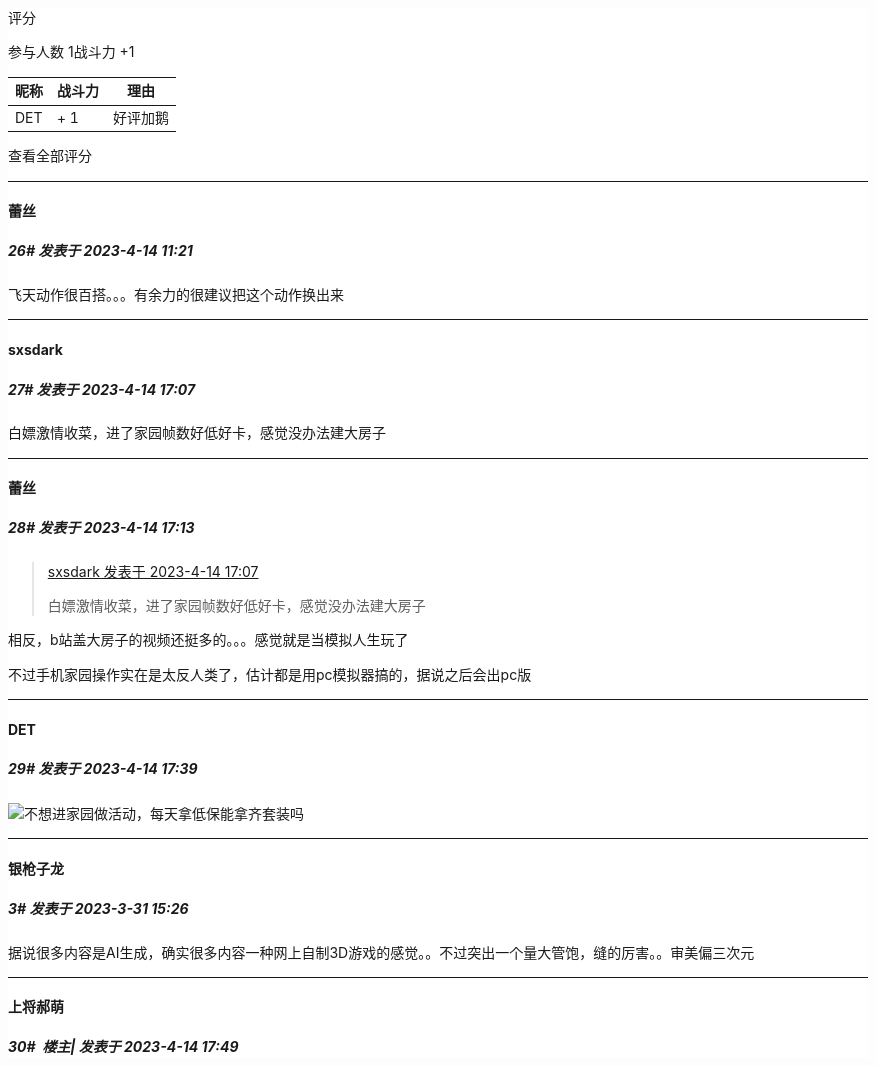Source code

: 评分

 参与人数 1战斗力 +1

|昵称|战斗力|理由|
|----|---|---|
| DET| + 1|好评加鹅|

查看全部评分

*****

####  蕾丝  
##### 26#       发表于 2023-4-14 11:21

飞天动作很百搭。。。有余力的很建议把这个动作换出来

*****

####  sxsdark  
##### 27#       发表于 2023-4-14 17:07

白嫖激情收菜，进了家园帧数好低好卡，感觉没办法建大房子

*****

####  蕾丝  
##### 28#       发表于 2023-4-14 17:13

<blockquote><a href="httphttps://bbs.saraba1st.com/2b/forum.php?mod=redirect&amp;goto=findpost&amp;pid=60452800&amp;ptid=2126795" target="_blank">sxsdark 发表于 2023-4-14 17:07</a>

白嫖激情收菜，进了家园帧数好低好卡，感觉没办法建大房子</blockquote>
相反，b站盖大房子的视频还挺多的。。。感觉就是当模拟人生玩了

不过手机家园操作实在是太反人类了，估计都是用pc模拟器搞的，据说之后会出pc版

*****

####  DET  
##### 29#       发表于 2023-4-14 17:39

<img src="https://static.saraba1st.com/image/smiley/face2017/106.png" referrerpolicy="no-referrer">不想进家园做活动，每天拿低保能拿齐套装吗

*****

####  银枪子龙  
##### 3#       发表于 2023-3-31 15:26

据说很多内容是AI生成，确实很多内容一种网上自制3D游戏的感觉。。不过突出一个量大管饱，缝的厉害。。审美偏三次元

*****

####  上将郝萌  
##### 30#         楼主| 发表于 2023-4-14 17:49
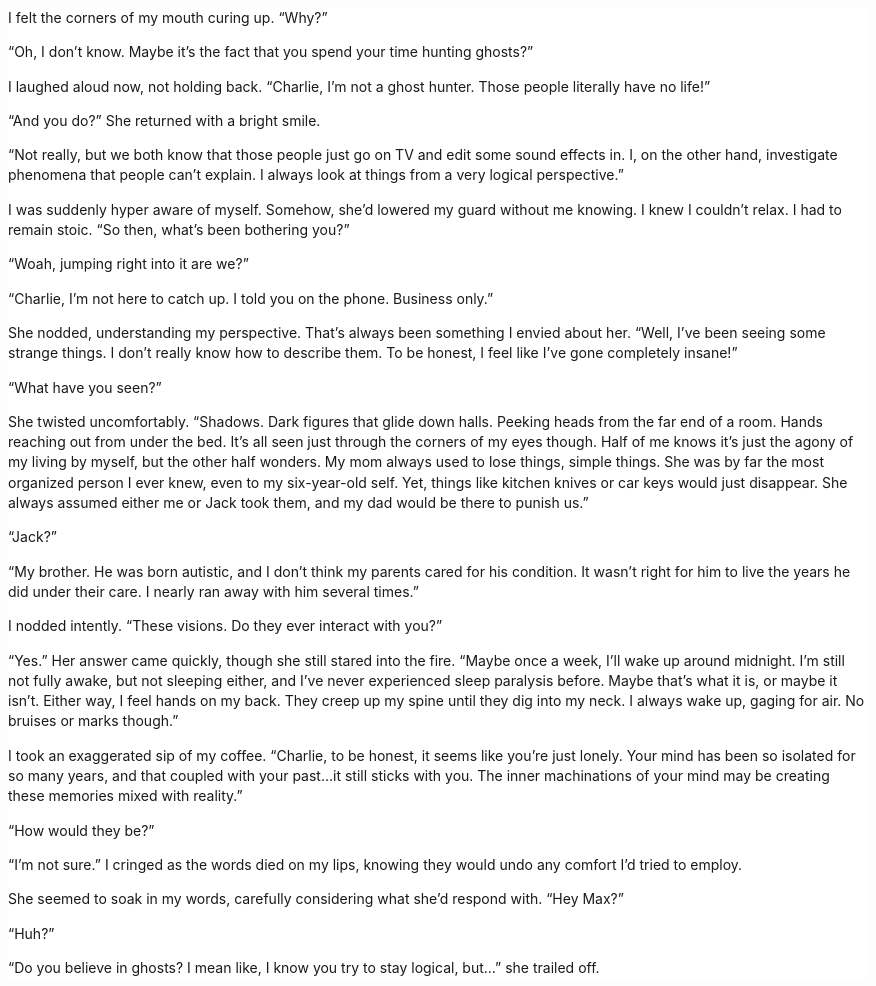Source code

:I felt the corners of my mouth curing up. “Why?”

“Oh, I don’t know. Maybe it’s the fact that you spend your time hunting ghosts?”

I laughed aloud now, not holding back. “Charlie, I’m not a ghost hunter. Those people literally have no life!”

“And you do?” She returned with a bright smile.

“Not really, but we both know that those people just go on TV and edit some sound effects in. I, on the other hand, investigate phenomena that people can’t explain. I always look at things from a very logical perspective.”

I was suddenly hyper aware of myself. Somehow, she’d lowered my guard without me knowing. I knew I couldn’t relax. I had to remain stoic. “So then, what’s been bothering you?”

“Woah, jumping right into it are we?”

“Charlie, I’m not here to catch up. I told you on the phone. Business only.”

She nodded, understanding my perspective. That’s always been something I envied about her. “Well, I’ve been seeing some strange things. I don’t really know how to describe them. To be honest, I feel like I’ve gone completely insane!”

“What have you seen?”

She twisted uncomfortably. “Shadows. Dark figures that glide down halls. Peeking heads from the far end of a room. Hands reaching out from under the bed. It’s all seen just through the corners of my eyes though. Half of me knows it’s just the agony of my living by myself, but the other half wonders. My mom always used to lose things, simple things. She was by far the most organized person I ever knew, even to my six-year-old self. Yet, things like kitchen knives or car keys would just disappear. She always assumed either me or Jack took them, and my dad would be there to punish us.”

“Jack?”

“My brother. He was born autistic, and I don’t think my parents cared for his condition. It wasn’t right for him to live the years he did under their care. I nearly ran away with him several times.”

I nodded intently. “These visions. Do they ever interact with you?”

“Yes.” Her answer came quickly, though she still stared into the fire. “Maybe once a week, I’ll wake up around midnight. I’m still not fully awake, but not sleeping either, and I’ve never experienced sleep paralysis before. Maybe that’s what it is, or maybe it isn’t. Either way, I feel hands on my back. They creep up my spine until they dig into my neck. I always wake up, gaging for air. No bruises or marks though.”

I took an exaggerated sip of my coffee. “Charlie, to be honest, it seems like you’re just lonely. Your mind has been so isolated for so many years, and that coupled with your past…it still sticks with you. The inner machinations of your mind may be creating these memories mixed with reality.”

“How would they be?”

“I’m not sure.” I cringed as the words died on my lips, knowing they would undo any comfort I’d tried to employ.

She seemed to soak in my words, carefully considering what she’d respond with. “Hey Max?”

“Huh?”

“Do you believe in ghosts? I mean like, I know you try to stay logical, but…” she trailed off.
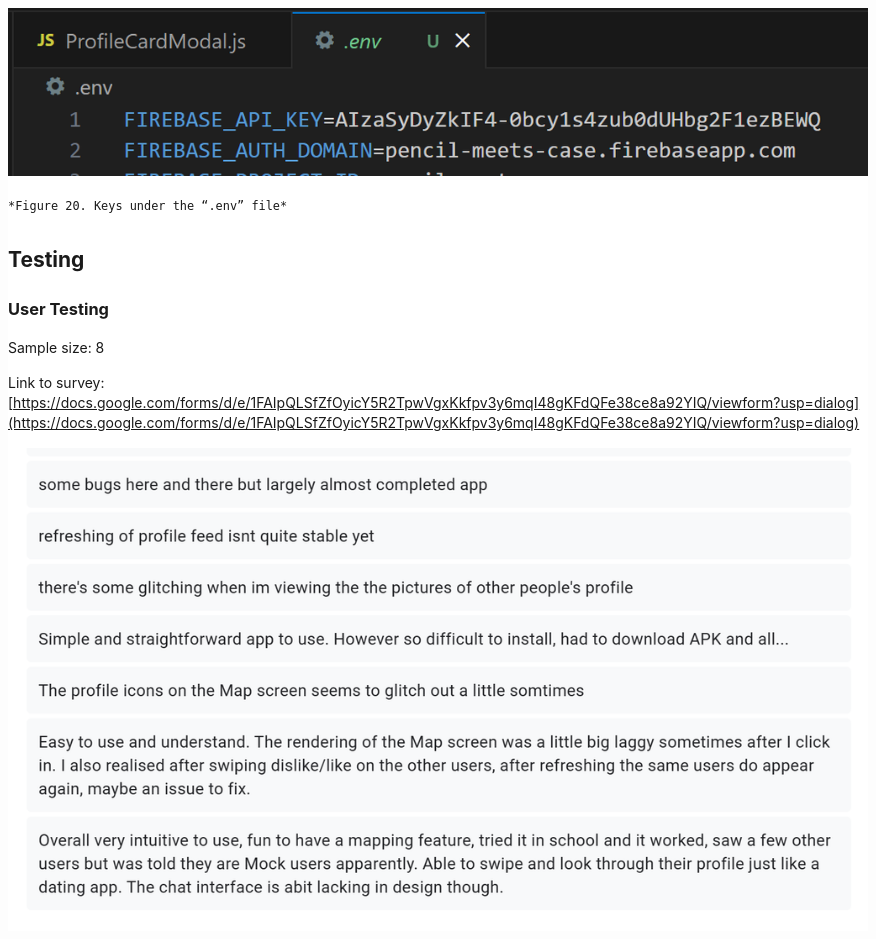 
![image10](https://github.com/deeelern/Orbital-Pencil-Meets-Case/blob/master/images_for_readme/image10.png?raw=true)

    *Figure 20. Keys under the “.env” file*


## 


## Testing


### User Testing

Sample size: 8

Link to survey: [https://docs.google.com/forms/d/e/1FAIpQLSfZfOyicY5R2TpwVgxKkfpv3y6mqI48gKFdQFe38ce8a92YIQ/viewform?usp=dialog](https://docs.google.com/forms/d/e/1FAIpQLSfZfOyicY5R2TpwVgxKkfpv3y6mqI48gKFdQFe38ce8a92YIQ/viewform?usp=dialog)



![image6](https://github.com/deeelern/Orbital-Pencil-Meets-Case/blob/master/images_for_readme/image6.png?raw=true)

- _Task_
Copy all of the data above word for word, omitting the pictures.

- _Task result_
Source code

: 评分

 参与人数 1战斗力 +1

|昵称|战斗力|理由|
|----|---|---|
| DET| + 1|好评加鹅|

查看全部评分

*****

####  蕾丝  
##### 26#       发表于 2023-4-14 11:21

飞天动作很百搭。。。有余力的很建议把这个动作换出来

*****

####  sxsdark  
##### 27#       发表于 2023-4-14 17:07

白嫖激情收菜，进了家园帧数好低好卡，感觉没办法建大房子

*****

####  蕾丝  
##### 28#       发表于 2023-4-14 17:13

<blockquote><a href="httphttps://bbs.saraba1st.com/2b/forum.php?mod=redirect&amp;goto=findpost&amp;pid=60452800&amp;ptid=2126795" target="_blank">sxsdark 发表于 2023-4-14 17:07</a>

白嫖激情收菜，进了家园帧数好低好卡，感觉没办法建大房子</blockquote>
相反，b站盖大房子的视频还挺多的。。。感觉就是当模拟人生玩了

不过手机家园操作实在是太反人类了，估计都是用pc模拟器搞的，据说之后会出pc版

*****

####  DET  
##### 29#       发表于 2023-4-14 17:39

<img src="https://static.saraba1st.com/image/smiley/face2017/106.png" referrerpolicy="no-referrer">不想进家园做活动，每天拿低保能拿齐套装吗

*****

####  银枪子龙  
##### 3#       发表于 2023-3-31 15:26

据说很多内容是AI生成，确实很多内容一种网上自制3D游戏的感觉。。不过突出一个量大管饱，缝的厉害。。审美偏三次元

*****

####  上将郝萌  
##### 30#         楼主| 发表于 2023-4-14 17:49
Source code

:I felt the corners of my mouth curing up. “Why?”

“Oh, I don’t know. Maybe it’s the fact that you spend your time hunting ghosts?”

I laughed aloud now, not holding back. “Charlie, I’m not a ghost hunter. Those people literally have no life!”

“And you do?” She returned with a bright smile.

“Not really, but we both know that those people just go on TV and edit some sound effects in. I, on the other hand, investigate phenomena that people can’t explain. I always look at things from a very logical perspective.”

I was suddenly hyper aware of myself. Somehow, she’d lowered my guard without me knowing. I knew I couldn’t relax. I had to remain stoic. “So then, what’s been bothering you?”

“Woah, jumping right into it are we?”

“Charlie, I’m not here to catch up. I told you on the phone. Business only.”

She nodded, understanding my perspective. That’s always been something I envied about her. “Well, I’ve been seeing some strange things. I don’t really know how to describe them. To be honest, I feel like I’ve gone completely insane!”

“What have you seen?”

She twisted uncomfortably. “Shadows. Dark figures that glide down halls. Peeking heads from the far end of a room. Hands reaching out from under the bed. It’s all seen just through the corners of my eyes though. Half of me knows it’s just the agony of my living by myself, but the other half wonders. My mom always used to lose things, simple things. She was by far the most organized person I ever knew, even to my six-year-old self. Yet, things like kitchen knives or car keys would just disappear. She always assumed either me or Jack took them, and my dad would be there to punish us.”

“Jack?”

“My brother. He was born autistic, and I don’t think my parents cared for his condition. It wasn’t right for him to live the years he did under their care. I nearly ran away with him several times.”

I nodded intently. “These visions. Do they ever interact with you?”

“Yes.” Her answer came quickly, though she still stared into the fire. “Maybe once a week, I’ll wake up around midnight. I’m still not fully awake, but not sleeping either, and I’ve never experienced sleep paralysis before. Maybe that’s what it is, or maybe it isn’t. Either way, I feel hands on my back. They creep up my spine until they dig into my neck. I always wake up, gaging for air. No bruises or marks though.”

I took an exaggerated sip of my coffee. “Charlie, to be honest, it seems like you’re just lonely. Your mind has been so isolated for so many years, and that coupled with your past…it still sticks with you. The inner machinations of your mind may be creating these memories mixed with reality.”

“How would they be?”

“I’m not sure.” I cringed as the words died on my lips, knowing they would undo any comfort I’d tried to employ.

She seemed to soak in my words, carefully considering what she’d respond with. “Hey Max?”

“Huh?”

“Do you believe in ghosts? I mean like, I know you try to stay logical, but…” she trailed off.
![image10](https://github.com/deeelern/Orbital-Pencil-Meets-Case/blob/master/images_for_readme/image10.png?raw=true)

    *Figure 20. Keys under the “.env” file*


## 


## Testing


### User Testing

Sample size: 8

Link to survey: [https://docs.google.com/forms/d/e/1FAIpQLSfZfOyicY5R2TpwVgxKkfpv3y6mqI48gKFdQFe38ce8a92YIQ/viewform?usp=dialog](https://docs.google.com/forms/d/e/1FAIpQLSfZfOyicY5R2TpwVgxKkfpv3y6mqI48gKFdQFe38ce8a92YIQ/viewform?usp=dialog)



![image6](https://github.com/deeelern/Orbital-Pencil-Meets-Case/blob/master/images_for_readme/image6.png?raw=true)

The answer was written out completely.